Une tribune parue dans Libération le 4 juillet met en garde
contre « l'instrumentalisation de la lutte contre l'antisémitisme ». Ce qui
dérange ses auteurs, c'est que, mettant fin à un trop long déni, le Parlement
européen a enfin souligné le lien intime entre l'antisémitisme et la
diabolisation d'Israël, la remise en cause de sa légitimité à exister. Ce déni,
les signataires auraient dû être les premiers à le dénoncer, précisément parce
qu'ainsi ils le soulignent, la lutte contre l'antisémitisme « doit s'inscrire
dans le combat, essentiel et universel, contre toutes les formes de racisme et
de discrimination » . En cause, le vote, le 1er juin dernier, d'une résolution
qui reprend largement une « définition de travail » de l'antisémitisme adoptée
en janvier 2016 par l'International Holocaust Remembrance Alliance (Ihra),
organisation interétatique dont la France est membre. Un texte qui, à en croire
les signataires de cette tribune, « s'écarte de son objet en multipliant les
références à l'Etat d'Israël ».
En effet, la lutte contre l'antisémitisme n'empêche pas de
critiquer librement la politique du gouvernement israélien. Mais est-ce
vraiment de cela qu'il s'agit ? En réalité, ce n'est pas l'antisémitisme qui
est instrumentalisé mais bien la cause de la défense du droit des Palestiniens
à un Etat démocratique, celle de la lutte contre l'occupation, qui est trop
souvent l'instrument d'un racisme antijuif.

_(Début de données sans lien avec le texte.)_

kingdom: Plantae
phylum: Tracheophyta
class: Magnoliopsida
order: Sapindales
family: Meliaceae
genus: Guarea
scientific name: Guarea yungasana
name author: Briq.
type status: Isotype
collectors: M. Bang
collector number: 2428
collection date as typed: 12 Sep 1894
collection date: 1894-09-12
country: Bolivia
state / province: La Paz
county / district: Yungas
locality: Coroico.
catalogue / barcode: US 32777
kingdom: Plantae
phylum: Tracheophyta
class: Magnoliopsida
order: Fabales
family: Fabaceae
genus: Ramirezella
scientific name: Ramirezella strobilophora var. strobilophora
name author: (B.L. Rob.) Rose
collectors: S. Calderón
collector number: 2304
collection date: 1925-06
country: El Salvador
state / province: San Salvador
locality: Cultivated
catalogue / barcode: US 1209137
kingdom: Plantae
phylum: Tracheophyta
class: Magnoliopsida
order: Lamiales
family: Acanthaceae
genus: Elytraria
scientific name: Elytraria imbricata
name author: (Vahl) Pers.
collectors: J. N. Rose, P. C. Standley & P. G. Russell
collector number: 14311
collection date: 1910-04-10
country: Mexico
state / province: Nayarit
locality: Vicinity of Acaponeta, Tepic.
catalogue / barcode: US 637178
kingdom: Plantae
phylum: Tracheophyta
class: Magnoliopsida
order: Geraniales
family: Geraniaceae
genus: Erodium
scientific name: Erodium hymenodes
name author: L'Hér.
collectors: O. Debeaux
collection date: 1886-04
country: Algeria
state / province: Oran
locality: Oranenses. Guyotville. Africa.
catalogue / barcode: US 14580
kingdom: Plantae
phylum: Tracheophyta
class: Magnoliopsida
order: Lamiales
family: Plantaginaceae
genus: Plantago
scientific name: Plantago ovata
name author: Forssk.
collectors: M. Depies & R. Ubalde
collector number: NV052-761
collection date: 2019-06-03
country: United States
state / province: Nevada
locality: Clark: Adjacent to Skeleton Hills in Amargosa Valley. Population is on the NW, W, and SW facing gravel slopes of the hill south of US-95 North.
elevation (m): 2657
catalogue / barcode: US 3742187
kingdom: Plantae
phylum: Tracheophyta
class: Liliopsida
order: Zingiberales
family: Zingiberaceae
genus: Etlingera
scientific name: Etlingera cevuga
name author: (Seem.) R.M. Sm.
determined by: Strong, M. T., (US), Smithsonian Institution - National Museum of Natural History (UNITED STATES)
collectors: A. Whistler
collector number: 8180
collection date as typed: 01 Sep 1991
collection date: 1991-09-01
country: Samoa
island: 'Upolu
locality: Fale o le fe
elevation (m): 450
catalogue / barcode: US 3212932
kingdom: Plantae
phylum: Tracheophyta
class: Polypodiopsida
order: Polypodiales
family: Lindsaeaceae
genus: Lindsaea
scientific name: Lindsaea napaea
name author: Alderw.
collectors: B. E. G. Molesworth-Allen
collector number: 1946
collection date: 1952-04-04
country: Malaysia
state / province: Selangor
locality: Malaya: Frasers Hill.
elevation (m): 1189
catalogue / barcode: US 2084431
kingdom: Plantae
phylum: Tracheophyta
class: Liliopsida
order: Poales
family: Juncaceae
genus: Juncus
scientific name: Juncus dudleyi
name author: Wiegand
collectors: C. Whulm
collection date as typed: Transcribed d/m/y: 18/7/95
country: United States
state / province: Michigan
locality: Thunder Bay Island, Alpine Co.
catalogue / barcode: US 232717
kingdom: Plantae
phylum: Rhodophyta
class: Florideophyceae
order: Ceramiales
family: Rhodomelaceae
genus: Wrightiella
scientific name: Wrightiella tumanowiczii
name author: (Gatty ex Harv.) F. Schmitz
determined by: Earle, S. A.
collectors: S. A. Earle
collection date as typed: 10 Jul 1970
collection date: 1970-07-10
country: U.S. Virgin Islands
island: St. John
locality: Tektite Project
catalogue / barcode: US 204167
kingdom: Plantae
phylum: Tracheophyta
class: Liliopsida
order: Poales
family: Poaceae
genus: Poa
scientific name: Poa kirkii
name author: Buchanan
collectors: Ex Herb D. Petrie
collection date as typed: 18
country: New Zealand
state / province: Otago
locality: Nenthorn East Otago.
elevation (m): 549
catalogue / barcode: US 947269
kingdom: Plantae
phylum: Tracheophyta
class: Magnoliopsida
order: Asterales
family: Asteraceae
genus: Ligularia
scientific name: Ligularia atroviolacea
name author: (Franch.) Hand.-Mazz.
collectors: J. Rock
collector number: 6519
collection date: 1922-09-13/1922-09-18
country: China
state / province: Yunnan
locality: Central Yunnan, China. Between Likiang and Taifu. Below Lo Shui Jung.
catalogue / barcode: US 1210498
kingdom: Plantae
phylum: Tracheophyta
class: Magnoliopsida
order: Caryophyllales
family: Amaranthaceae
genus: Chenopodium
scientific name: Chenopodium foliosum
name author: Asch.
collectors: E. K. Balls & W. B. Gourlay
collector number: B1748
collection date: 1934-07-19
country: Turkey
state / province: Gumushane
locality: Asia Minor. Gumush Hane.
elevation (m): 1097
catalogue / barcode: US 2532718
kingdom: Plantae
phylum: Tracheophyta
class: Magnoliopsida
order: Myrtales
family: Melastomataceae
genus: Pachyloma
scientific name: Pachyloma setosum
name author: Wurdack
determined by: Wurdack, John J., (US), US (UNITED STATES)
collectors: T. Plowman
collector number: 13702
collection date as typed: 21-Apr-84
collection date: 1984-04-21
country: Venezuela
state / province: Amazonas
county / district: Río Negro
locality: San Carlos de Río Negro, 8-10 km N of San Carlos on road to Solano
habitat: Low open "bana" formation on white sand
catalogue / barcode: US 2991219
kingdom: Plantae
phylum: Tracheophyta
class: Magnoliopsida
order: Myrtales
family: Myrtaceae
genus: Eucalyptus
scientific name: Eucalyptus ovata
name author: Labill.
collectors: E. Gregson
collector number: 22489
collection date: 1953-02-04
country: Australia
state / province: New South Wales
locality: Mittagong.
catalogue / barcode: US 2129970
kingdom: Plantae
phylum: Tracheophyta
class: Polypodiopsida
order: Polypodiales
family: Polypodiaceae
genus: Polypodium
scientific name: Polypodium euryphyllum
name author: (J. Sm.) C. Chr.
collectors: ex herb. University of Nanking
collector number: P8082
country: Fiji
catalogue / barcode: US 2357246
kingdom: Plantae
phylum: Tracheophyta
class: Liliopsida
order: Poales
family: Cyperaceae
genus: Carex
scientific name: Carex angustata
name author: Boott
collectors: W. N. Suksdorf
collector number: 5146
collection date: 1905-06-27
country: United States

La résolution se borne à citer parmi les formes
d'antisémitisme la diabolisation d'Israël, le fait de présenter cet Etat comme
une « entreprise raciste », de l'accuser d'inventer ou d'exagérer la Shoah, ou
encore de remettre en cause son existence comme « collectivité juive » . Or qui
peut sérieusement contester que l'antisémitisme aujourd'hui emprunte de tels
chemins rhétoriques, et cible Israël pour mieux viser le Juif ?
C'est cette réalité, objet d'un trop long déni que la
définition de l'Ihra a le mérite de souligner avec esprit de mesure. Les
auteurs de la tribune en conviennent d'ailleurs à demi-mot lorsqu'ils citent le
texte : « Une critique d'Israël similaire à celle menée contre n'importe quel
autre pays ne peut être vue comme de l'antisémitisme. »
Tendancieuse, la définition de l'Ihra ? C'est si vrai
qu'après avoir été adoptée par ses 31 pays membres, dont certains comme le
Royaume-Uni l'ont traduite en droit interne, elle a également été validée par
56 des 57 pays membres de l'Organisation pour la sécurité et la coopération en
Europe (OSCE), seule la Russie ayant manifesté des réticences. Rappelons que
parmi les pays membres de l'OSCE figurent, outre la quasi-totalité des Etats
européens et nord-américains, la Turquie, l'Azerbaïdjan et le Turkménistan. Les
auteurs de la tribune soupçonneraient-ils ces Etats de complaisance envers le
gouvernement israélien ? Cœur de la démocratie européenne, et parce que, comme
le soulignait Elie Wiesel, la Shoah n'a pas commencé avec les chambres à gaz
mais avec des mots, le Parlement est parfaitement dans son rôle en définissant
l'antisémitisme contemporain pour mieux le combattre.
Au final, où est l'instrumentalisation ? Certainement pas
dans un texte qui s'appuie sur des recherches sérieuses sur les mécanismes
universels de haine et de déshumanisation et qui décrit avec discernement
toutes les formes de l'antisémitisme.
Aussi bien celles, toujours à l'œuvre, utilisées par
l'extrême droite, que celles qui, sous couvert de défendre la cause
palestinienne, remettent en cause l'existence d'Israël en tant qu'Etat juif,
cautionnent des écrits négationnistes et se réjouissent publiquement des attentats
perpétrés contre des civils, présentés comme des « actes de résistance ».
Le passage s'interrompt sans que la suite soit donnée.